Since trans fats are solid, our bodies cannot break them down, so they remain very hard as they enter the body. Our bodies don’t know how to breakdown digest, or absorb these fats. So instead of getting rid of them, our bodies treat them like other fats and instead of being rejecting them, invite these “bad” fats into our cell membranes as if they were “healthy fats”. Issues arise because instead of making the cell membranes lipid, these trans fats cause the membranes to stiffen and become rigid. Glucose and other nutrients are not absorbed and begin to build up in the cells and bloodstream. As a result of the blockage, LDL cholesterol cannot get to cells and builds up, which then leads to heart attacks, strokes and diabetes.

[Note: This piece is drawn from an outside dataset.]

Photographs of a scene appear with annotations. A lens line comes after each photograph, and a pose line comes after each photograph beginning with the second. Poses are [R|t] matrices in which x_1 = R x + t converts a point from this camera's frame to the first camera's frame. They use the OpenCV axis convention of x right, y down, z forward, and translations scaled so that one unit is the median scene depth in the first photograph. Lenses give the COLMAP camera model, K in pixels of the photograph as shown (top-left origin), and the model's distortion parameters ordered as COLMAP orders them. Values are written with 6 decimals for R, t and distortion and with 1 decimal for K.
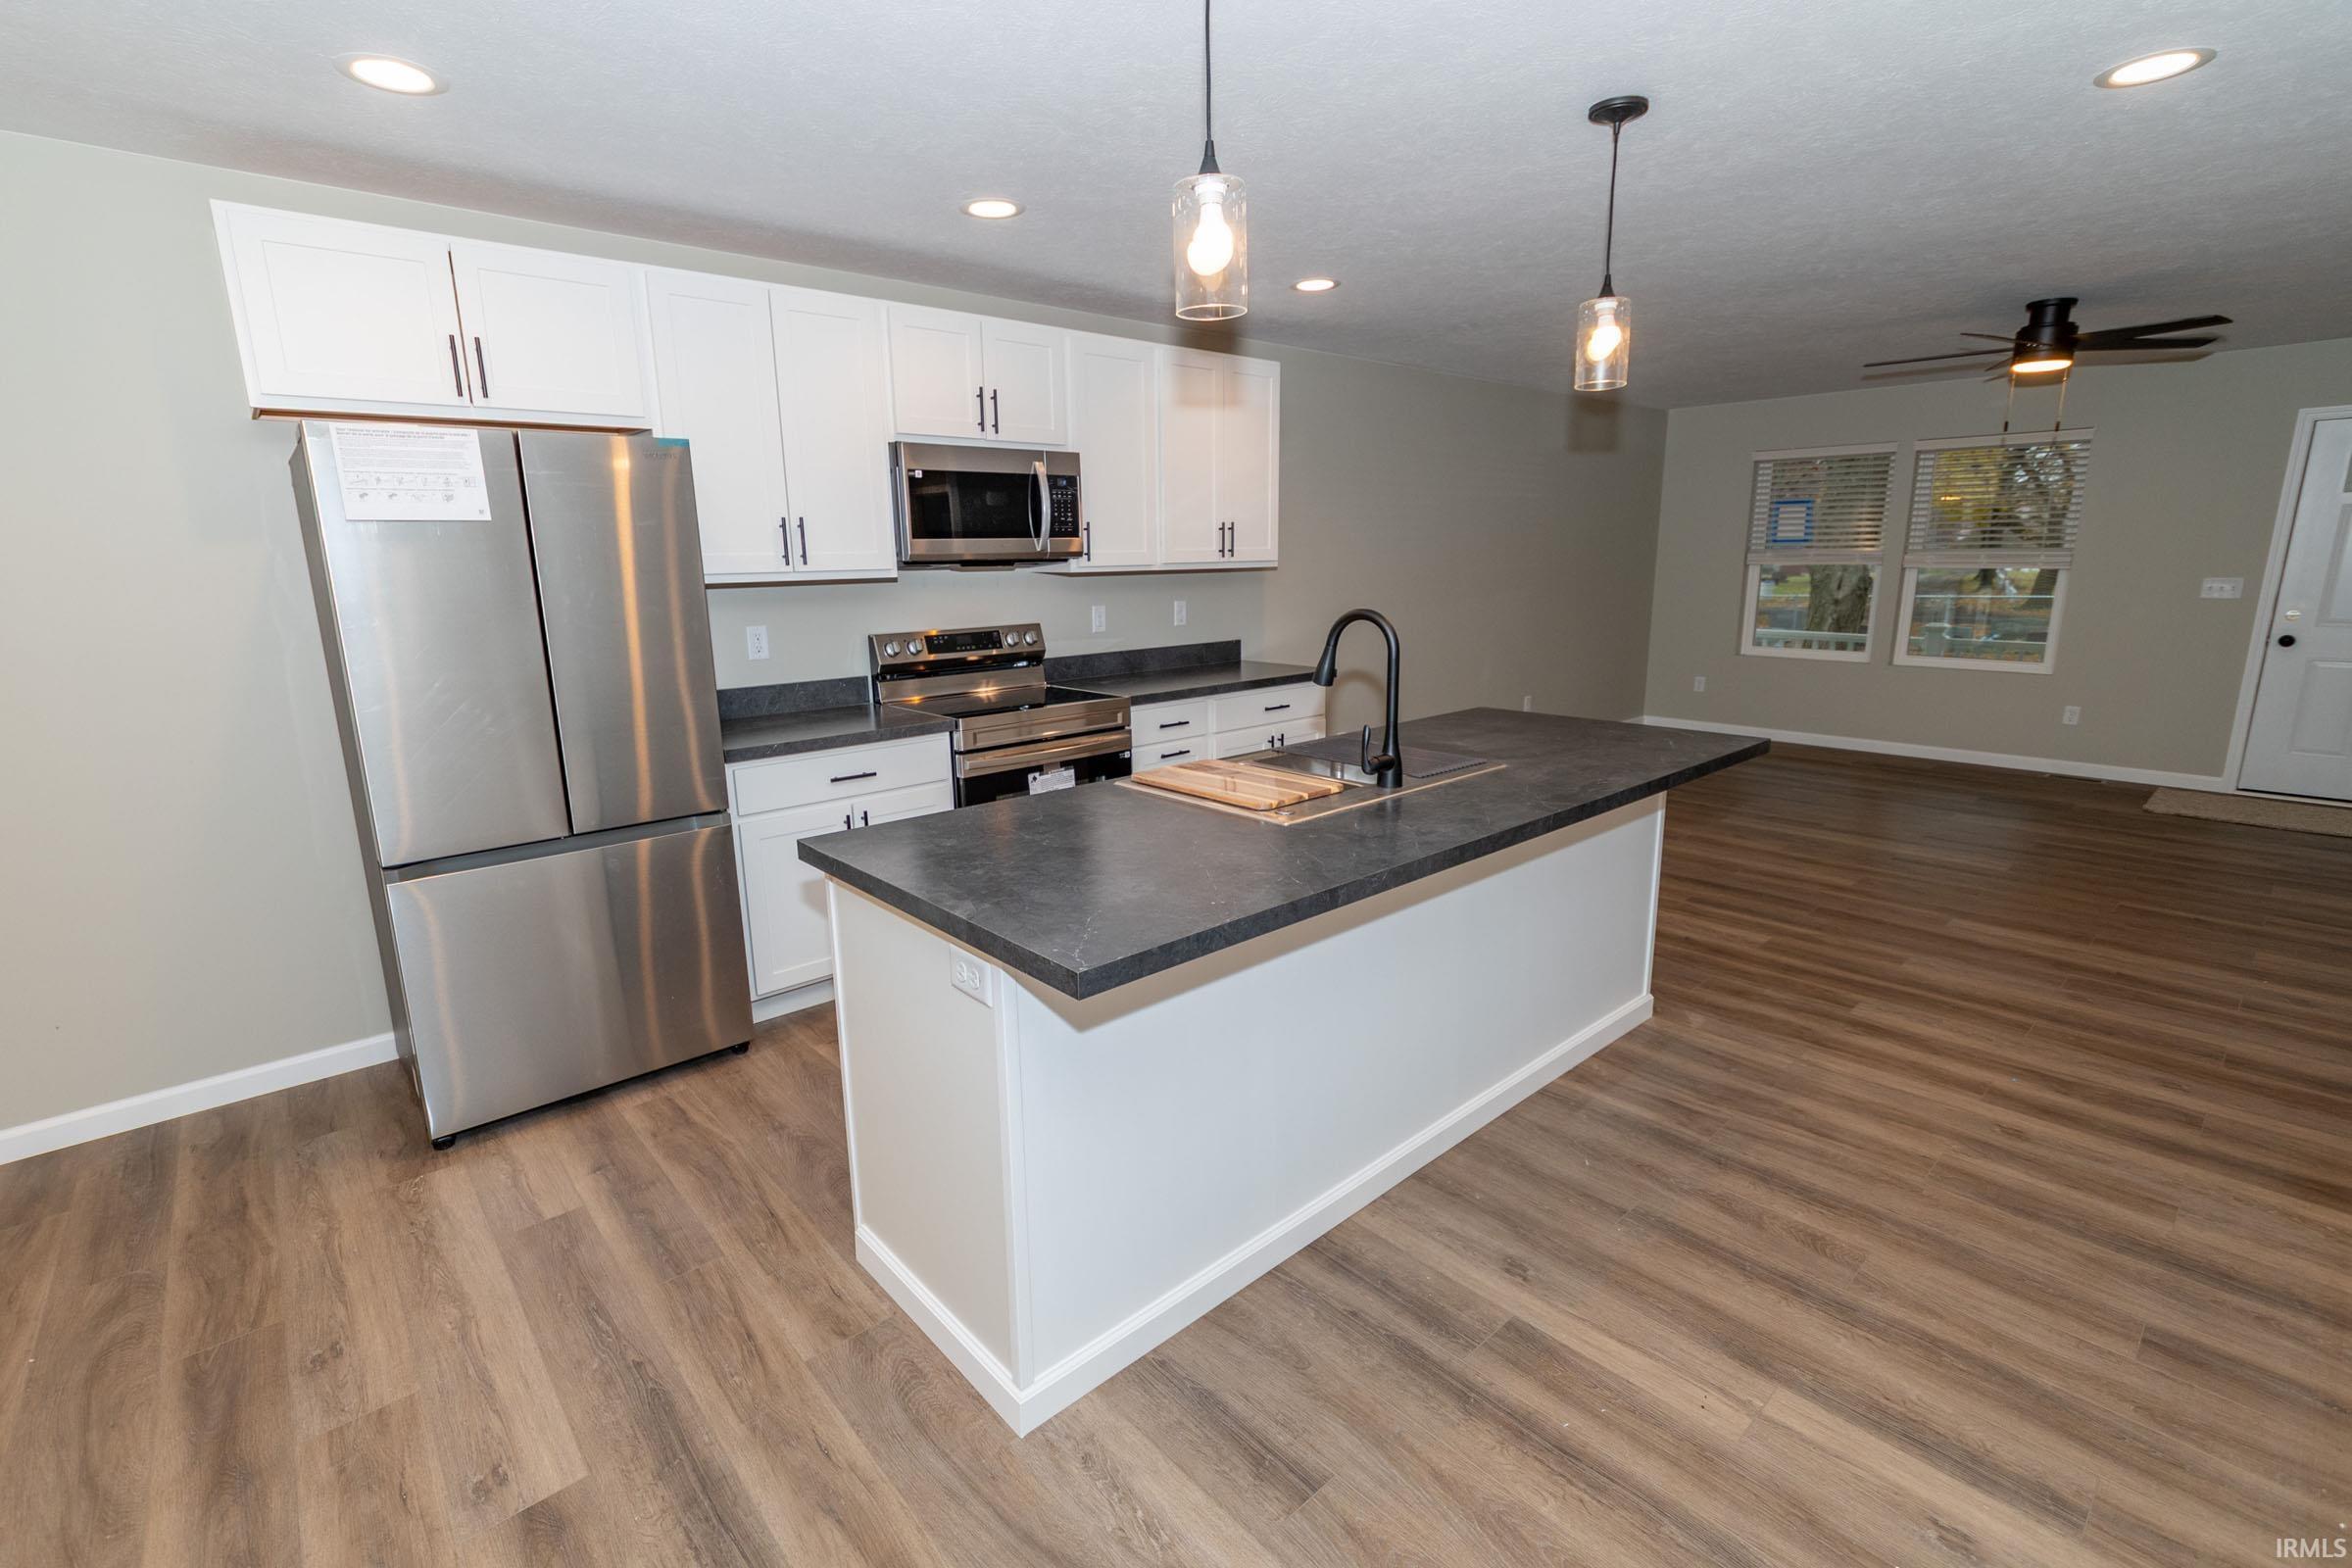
lens RADIAL K [[1033.9, 0, 1170.4], [0, 1033.9, 776.9], [0, 0, 1]] dist [-0.001619, 0.000837]
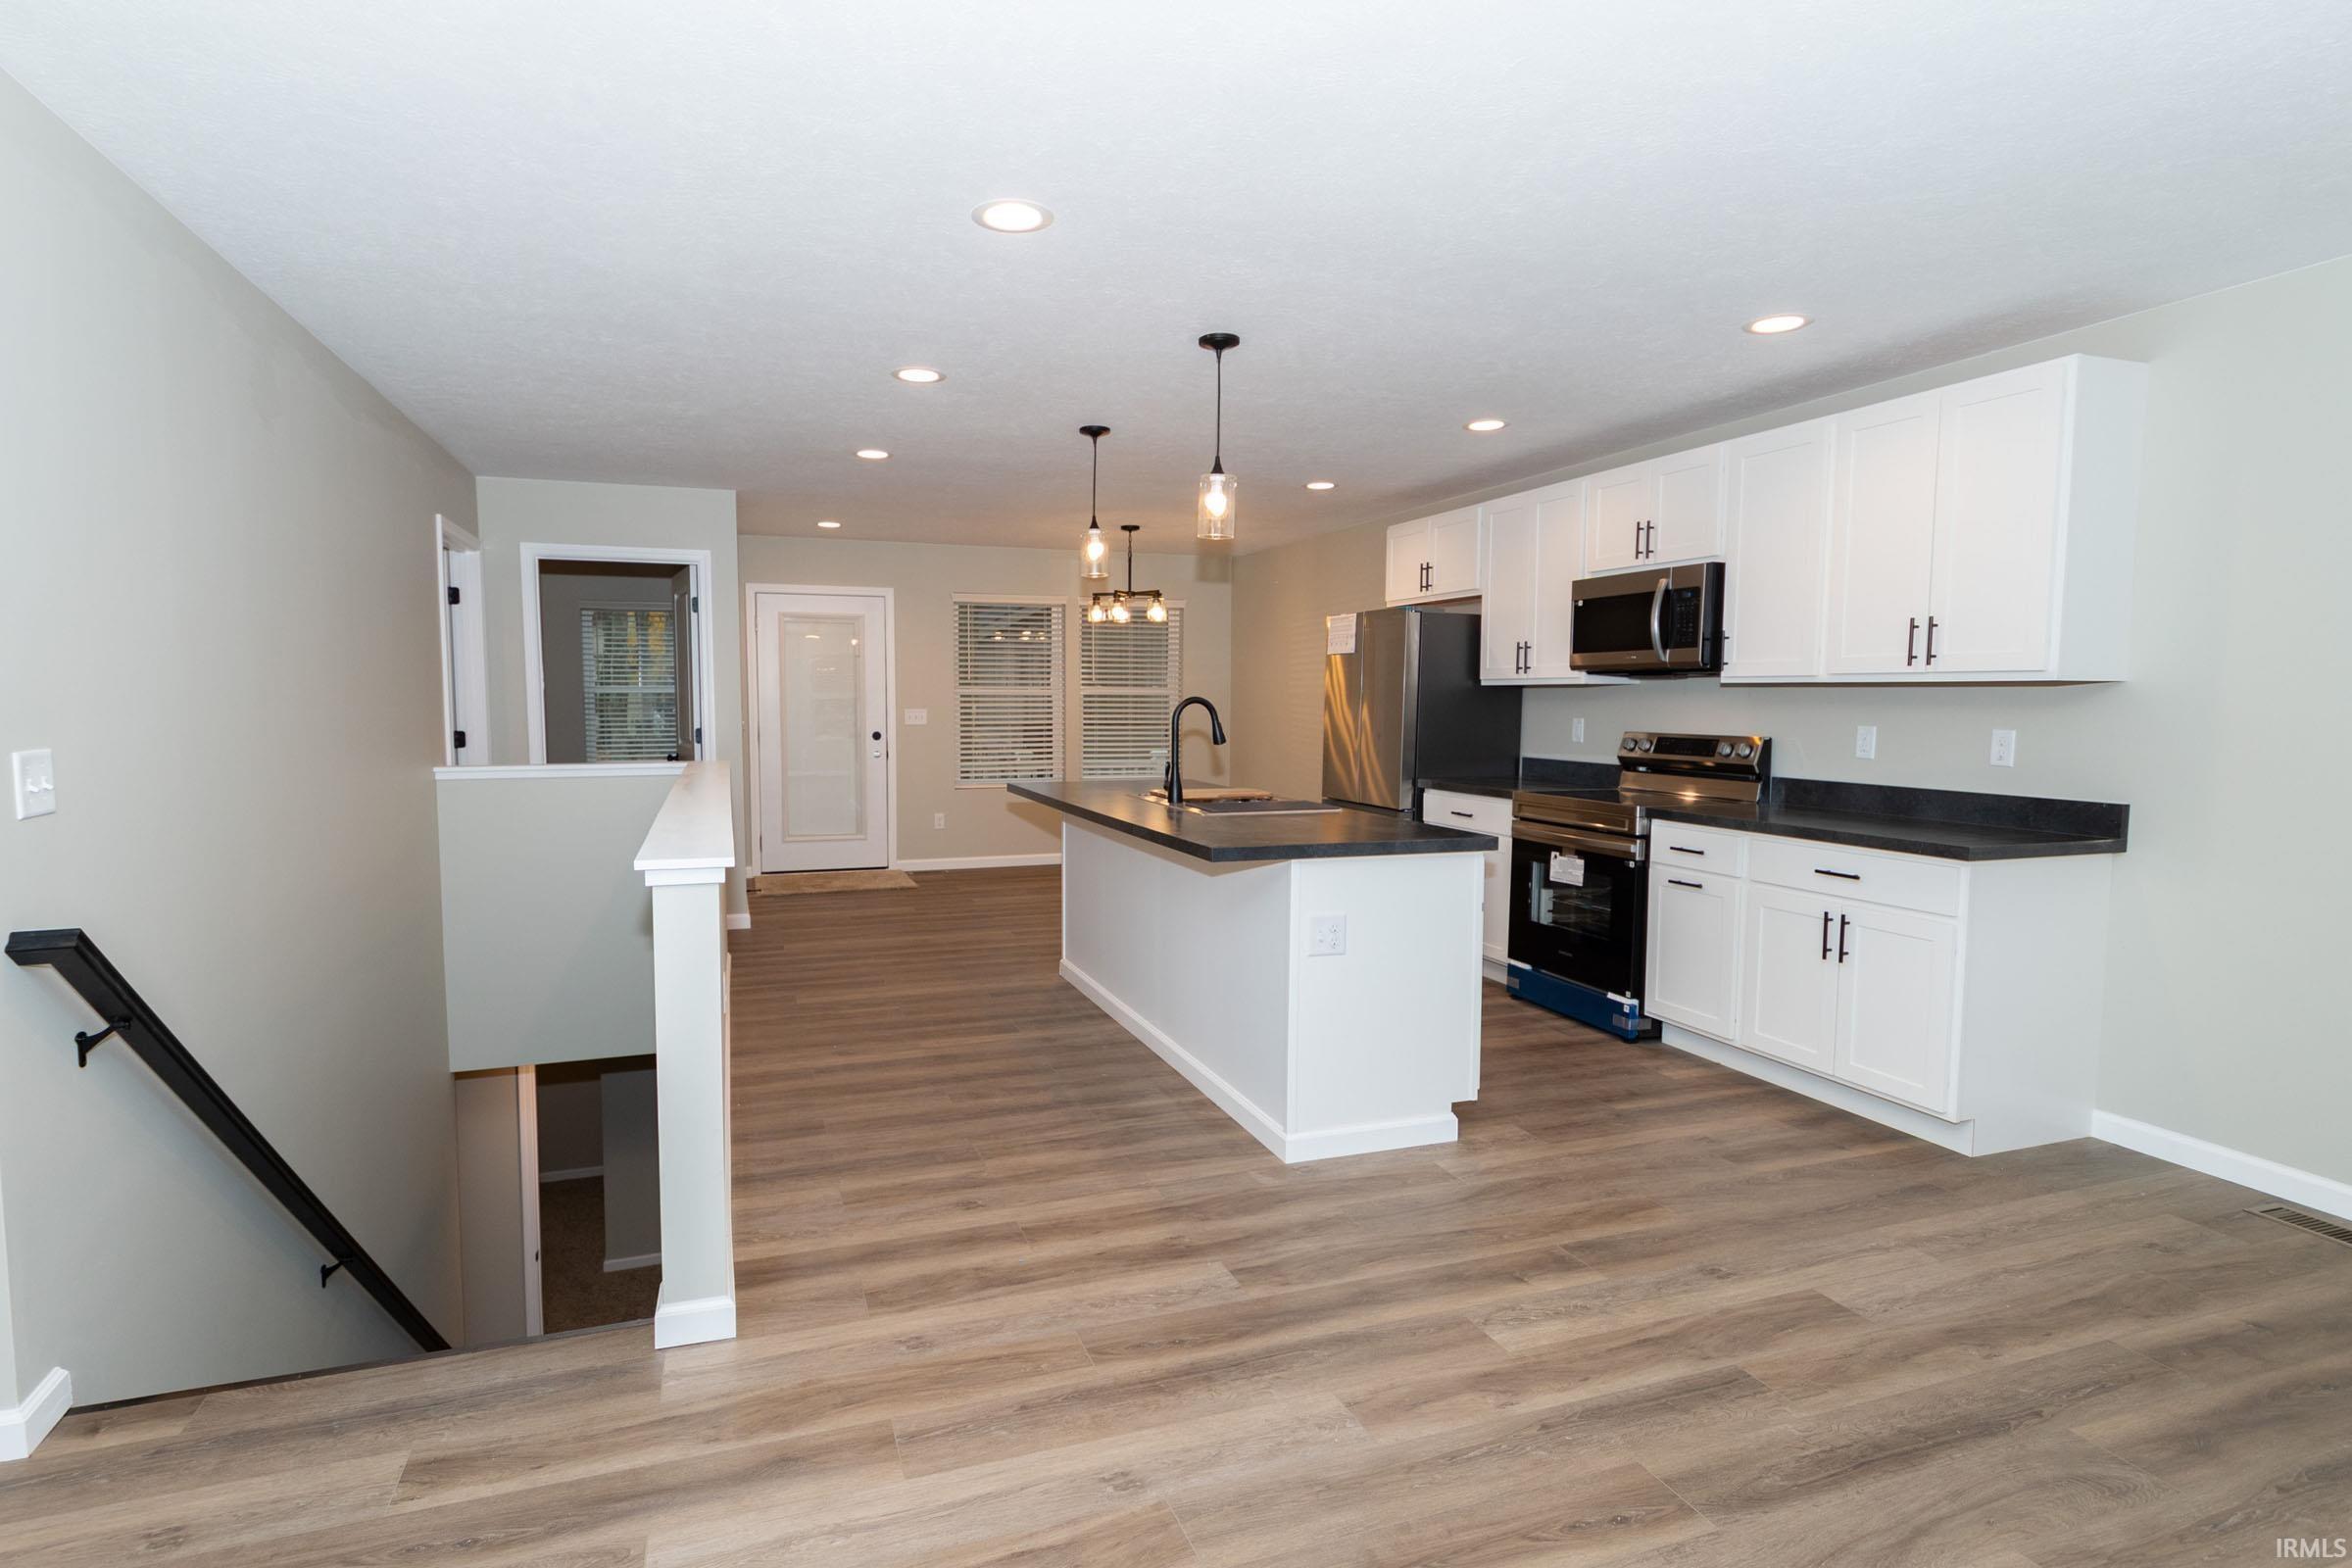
lens RADIAL K [[1154.9, 0, 1111.6], [0, 1154.9, 783.2], [0, 0, 1]] dist [0.001263, 0.000392]
pose [[-0.390240, 0.083715, -0.916899, 1.632838], [-0.195023, 0.965745, 0.171178, -0.265819], [0.899822, 0.245617, -0.360546, 1.316516]]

Which brings me back to my opening questions and why you should limit or not buy anything that says “lite”, “low calorie” or “fat free”. Why? By law, the FDA does not require food companies to list trans fat on the label if there is less than 0.5g of trans fat per serving. By this mandate, food companies can then claim a product “contains zero trans fat” if there is .4999g per serving. This may not seem like much, but depending on the serving size, you could be ingesting more than you think. Another reason to check the labels for ingredients and the serving size!
My goal in writing this article is not to scare you, but rather make you more aware of what you choose to put into your body. Food is fuel, much like gas is in a car. I have numerous clients and friends tell me they are following a calorie restricted diet and cannot lose weight/fat. Remember that weight and fat are two different things (I wrote a blog explaining this in detail here). Calories in must be less than calories out to lose weight, yes, but to change body composition, you need to fuel your body properly to create and maintain lean muscle mass, which then decreases excess body fat.
By adhering to a process free diet, not only do you ingest more vitamins and nutrients, but your body absorbs these foods and uses them to fuel your activity. Beyond aesthetics, processed free living prevents disease and other complications later in life. You will also notice a surge in natural energy as your body efficiently utilizes more of the foods you consume!
Try implementing the 80/20 rule for whole to processed foods in your home. I recognize that convenience is key with busy schedules, and whole food options are not always available. Starting with an 80/20 rule is both beneficial to your fitness and nutrition goals and also allows some wiggle room for indulgences!
A few tips to keep in mind as you grocery shop:
- Rid your kitchen and grocery lists of as much processed foods as possible
- Of the processed foods – make note of serving sizes and calories (ex: if you’re shooting for recommended intake of 2000 calories/day, and you choose a food with 700 calories/serving, you’ve just eaten 1/3 of your daily total)
- Look for the trigger words as outlined above.
Finally, remember that this is a lifestyle. It’s not a “diet” that you go “on”. Taking small steps to change current habits ensures a sustainable and maintainable nutrition plan for a balanced lifestyle.